Título: Crise global e Obama podem adiar acordos
Autor: Saccomandi , Humberto
Fonte: Valor Econômico, 01/12/2008, Internacional, p. A9

A crise econômica mundial e a mudança de governo nos EUA ameaçam alterar e atrasar o processo de combate às mudanças climáticas da ONU. Esse é o temor do principal negociador da Polônia, país que organiza a maior reunião do ano sobre o tema.

Quase todo os países ricos estão atualmente em recessão ou perto dela. A maioria está ampliando gastos públicos para tentar estimular a economia. Isso significa mais despesas e menos receita, combinação que deve elevar muito o déficit fiscal nos EUA, na Europa e no Japão em 2009. Com isso, esses países ricos devem relutar em elevar contribuições ou criar novos mecanismos de financiamento para ajudar países em desenvolvimento a adotar medidas de redução de emissões de gases-estufa.

"A questão do financiamento é crucial", disse Maciej Sadowski, chefe da equipe de especialistas do país, que sedia a partir de hoje a COP 14, na cidade de Poznan. Ele é um dos negociadores-chave da principal reunião sobre clima do ano. "A principal diferença entre os países ricos e pobres é que os ricos querem mais redução de emissões e os pobres querem definições sobre financiamento."

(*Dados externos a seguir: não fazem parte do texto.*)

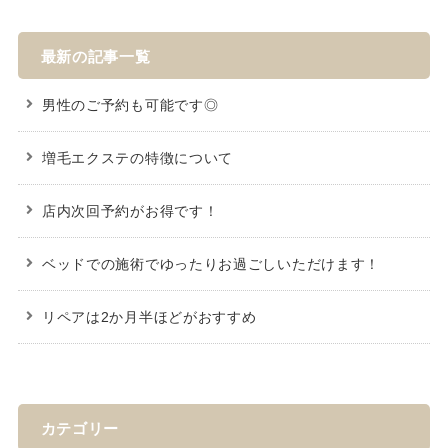
最新の記事一覧
男性のご予約も可能です◎
増毛エクステの特徴について
店内次回予約がお得です！
ベッドでの施術でゆったりお過ごしいただけます！
リペアは2か月半ほどがおすすめ
カテゴリー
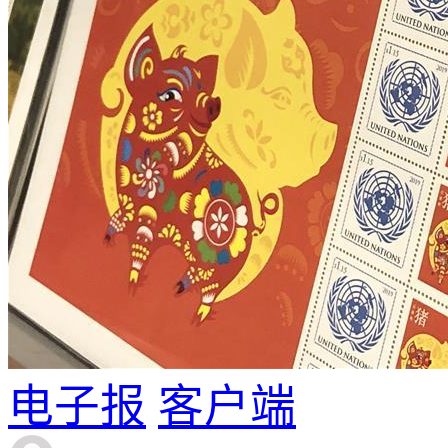
电子报
客户端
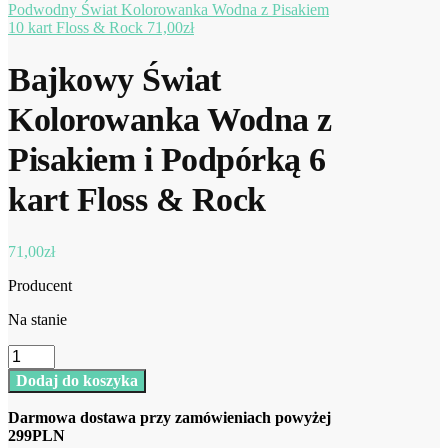
Podwodny Świat Kolorowanka Wodna z Pisakiem
10 kart Floss & Rock
71,00
zł
Bajkowy Świat
Kolorowanka Wodna z
Pisakiem i Podpórką 6
kart Floss & Rock
71,00
zł
Producent
Na stanie
ilość
Bajkowy
Dodaj do koszyka
Świat
Kolorowanka
Darmowa dostawa przy zamówieniach powyżej
Wodna
299PLN
z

"Os países ricos não cumpriram com os seus compromissos de financiamento até agora", disse Sadowski. Ele recorda, porém, que a maioria dos países em desenvolvimento ainda não tem uma programa nacional de mudança climática, que é um pré-requisito para receber financiamentos.

Segundo Sadowski, ficou acertado numa reunião preliminar em Varsóvia, há duas semanas, que "a atual crise financeira não pode ser uma desculpa para não se fazer nada". Ele disse confiar nesse compromisso dos negociadores dos países ricos, mas deixou claro que "não espera decisões significativas" em Poznan.

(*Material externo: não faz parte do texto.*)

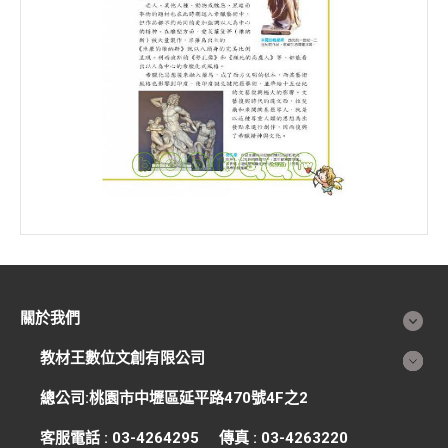
關於我們
教材王數位文創有限公司
總公司:桃園市中壢區延平路470號4F之2
客服電話 : 03-4264295 傳真 : 03-4263220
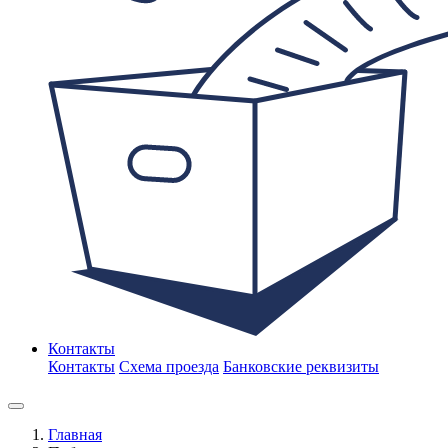
Контакты
Контакты
Схема проезда
Банковские реквизиты
Главная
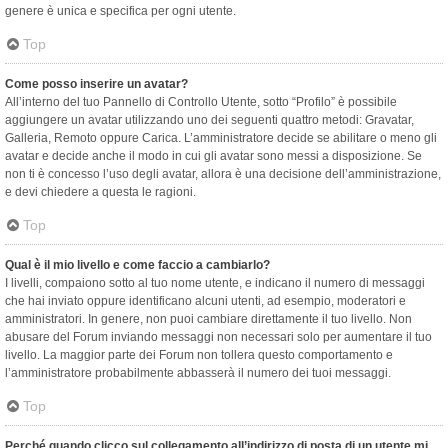
genere è unica e specifica per ogni utente.
Top
Come posso inserire un avatar?
All’interno del tuo Pannello di Controllo Utente, sotto “Profilo” è possibile
aggiungere un avatar utilizzando uno dei seguenti quattro metodi: Gravatar,
Galleria, Remoto oppure Carica. L’amministratore decide se abilitare o meno gli
avatar e decide anche il modo in cui gli avatar sono messi a disposizione. Se
non ti è concesso l’uso degli avatar, allora è una decisione dell’amministrazione,
e devi chiedere a questa le ragioni.
Top
Qual è il mio livello e come faccio a cambiarlo?
I livelli, compaiono sotto al tuo nome utente, e indicano il numero di messaggi
che hai inviato oppure identificano alcuni utenti, ad esempio, moderatori e
amministratori. In genere, non puoi cambiare direttamente il tuo livello. Non
abusare del Forum inviando messaggi non necessari solo per aumentare il tuo
livello. La maggior parte dei Forum non tollera questo comportamento e
l’amministratore probabilmente abbasserà il numero dei tuoi messaggi.
Top
Perché quando clicco sul collegamento all’indirizzo di posta di un utente mi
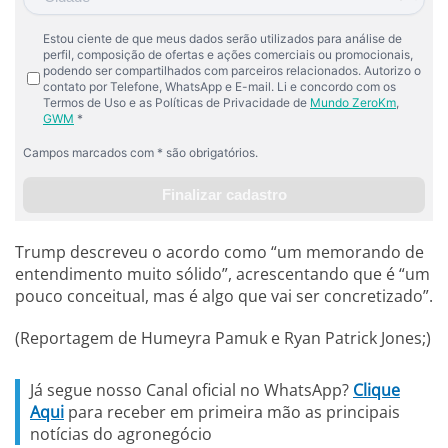
Trump descreveu o acordo como “um memorando de
entendimento muito sólido”, acrescentando que é “um
pouco conceitual, mas é algo que vai ser concretizado”.
(Reportagem de Humeyra Pamuk e Ryan Patrick Jones;)
Já segue nosso Canal oficial no WhatsApp?
Clique
Aqui
para receber em primeira mão as principais
notícias do agronegócio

Com relação aos EUA, Sadowski afirmou que o presidente eleito, Barack Obama, expressou aos organizadores da COP 14 a vontade política de participar do processo multilateral de combate às mudanças climáticas, ao contrário do que fez o governo atual, do presidente George Bush. Obama enviará representantes a Poznan, que terão status de observadores.

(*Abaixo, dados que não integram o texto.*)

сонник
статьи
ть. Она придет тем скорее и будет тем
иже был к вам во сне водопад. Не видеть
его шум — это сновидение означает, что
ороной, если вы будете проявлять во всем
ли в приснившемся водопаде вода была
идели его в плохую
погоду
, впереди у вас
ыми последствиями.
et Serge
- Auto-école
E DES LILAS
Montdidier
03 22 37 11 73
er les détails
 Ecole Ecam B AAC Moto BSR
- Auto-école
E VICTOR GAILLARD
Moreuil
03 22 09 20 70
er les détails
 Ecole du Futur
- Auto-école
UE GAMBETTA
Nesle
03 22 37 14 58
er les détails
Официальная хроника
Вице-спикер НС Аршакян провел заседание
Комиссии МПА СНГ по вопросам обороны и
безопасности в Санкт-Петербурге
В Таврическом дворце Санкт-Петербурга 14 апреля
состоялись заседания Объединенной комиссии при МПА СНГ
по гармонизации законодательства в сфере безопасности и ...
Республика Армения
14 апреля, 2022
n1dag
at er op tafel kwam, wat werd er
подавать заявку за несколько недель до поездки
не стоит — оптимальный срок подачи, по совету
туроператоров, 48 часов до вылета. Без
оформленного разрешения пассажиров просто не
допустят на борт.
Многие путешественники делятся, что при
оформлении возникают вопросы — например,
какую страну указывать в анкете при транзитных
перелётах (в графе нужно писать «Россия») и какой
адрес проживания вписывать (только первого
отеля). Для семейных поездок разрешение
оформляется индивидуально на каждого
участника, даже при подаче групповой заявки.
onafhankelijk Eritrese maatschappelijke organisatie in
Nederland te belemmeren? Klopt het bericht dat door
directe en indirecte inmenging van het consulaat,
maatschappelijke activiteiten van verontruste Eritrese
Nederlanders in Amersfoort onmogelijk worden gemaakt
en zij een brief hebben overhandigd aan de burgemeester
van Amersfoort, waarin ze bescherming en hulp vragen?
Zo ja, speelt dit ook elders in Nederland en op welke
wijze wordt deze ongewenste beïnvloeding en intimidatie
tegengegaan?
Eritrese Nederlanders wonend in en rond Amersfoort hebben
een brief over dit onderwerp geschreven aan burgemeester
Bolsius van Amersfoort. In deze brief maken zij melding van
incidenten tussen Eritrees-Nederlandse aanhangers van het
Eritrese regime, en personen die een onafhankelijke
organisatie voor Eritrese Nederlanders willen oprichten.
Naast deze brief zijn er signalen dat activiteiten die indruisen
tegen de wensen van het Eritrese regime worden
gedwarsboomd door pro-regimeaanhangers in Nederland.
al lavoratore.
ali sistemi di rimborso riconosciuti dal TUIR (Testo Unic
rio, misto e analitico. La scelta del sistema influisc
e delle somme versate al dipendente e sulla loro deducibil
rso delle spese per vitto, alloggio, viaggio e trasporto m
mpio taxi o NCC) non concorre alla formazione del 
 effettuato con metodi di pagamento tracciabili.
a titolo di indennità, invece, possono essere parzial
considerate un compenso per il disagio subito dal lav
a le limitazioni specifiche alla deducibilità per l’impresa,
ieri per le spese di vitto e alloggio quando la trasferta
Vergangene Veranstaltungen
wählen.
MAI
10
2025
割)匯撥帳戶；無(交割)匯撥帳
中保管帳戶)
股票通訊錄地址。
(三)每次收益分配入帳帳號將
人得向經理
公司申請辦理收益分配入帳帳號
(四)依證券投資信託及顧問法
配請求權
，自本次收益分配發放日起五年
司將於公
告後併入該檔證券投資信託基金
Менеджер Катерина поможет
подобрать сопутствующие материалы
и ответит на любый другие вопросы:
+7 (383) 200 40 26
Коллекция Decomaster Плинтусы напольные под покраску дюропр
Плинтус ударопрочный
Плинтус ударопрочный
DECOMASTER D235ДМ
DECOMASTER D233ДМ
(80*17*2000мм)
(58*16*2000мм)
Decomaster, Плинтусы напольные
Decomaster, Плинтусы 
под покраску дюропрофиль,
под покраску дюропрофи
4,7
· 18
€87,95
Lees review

"Mas os EUA precisam resolver questões internas primeiro", disse ele, referindo-se à crise econômica, que deve monopolizar a atenção de Obama e do próximo Congresso americano no primeiro semestre de 2009. "Não esperamos que o Congresso americano vá priorizar questões climáticas agora."

"Assim, podemos esperar que esse processo [de maior envolvimento dos EUA nas negociações climáticas] será relativamente longo" afirmou o polonês.

Isso pode levar à situação na qual o resto do mundo teria de escolher entre manter o atual cronograma de negociações, que prevê a conclusão de importantes acordos em 2009, numa reunião de cúpula em Copenhague, na Dinamarca, mas com a possível exclusão dos EUA de uma série de mecanismos de combate ao aquecimento global, ou dar tempo ao novo governo dos EUA de se engajar nas negociações, com o risco então de não conclui-las até o final de 2009.

A possibilidade de que o futuro governo Obama peça formalmente à ONU que as negociações sejam estendidas para além de 2009 vem circulando há algumas semanas. "Não me surpreenderia se eles pedissem um extensão", disse à agência de notícias Bloomberg, no mês passado, Dirk Forrister, diretor executivo da Natsource, de Nova York, empresa que negocia créditos de carbono. Para ele, "seria heróico" para os EUA aderir agora e conseguir cumprir com os compromissos definidos pela ONU na reunião do ano passado, em Bali, na Indonésia.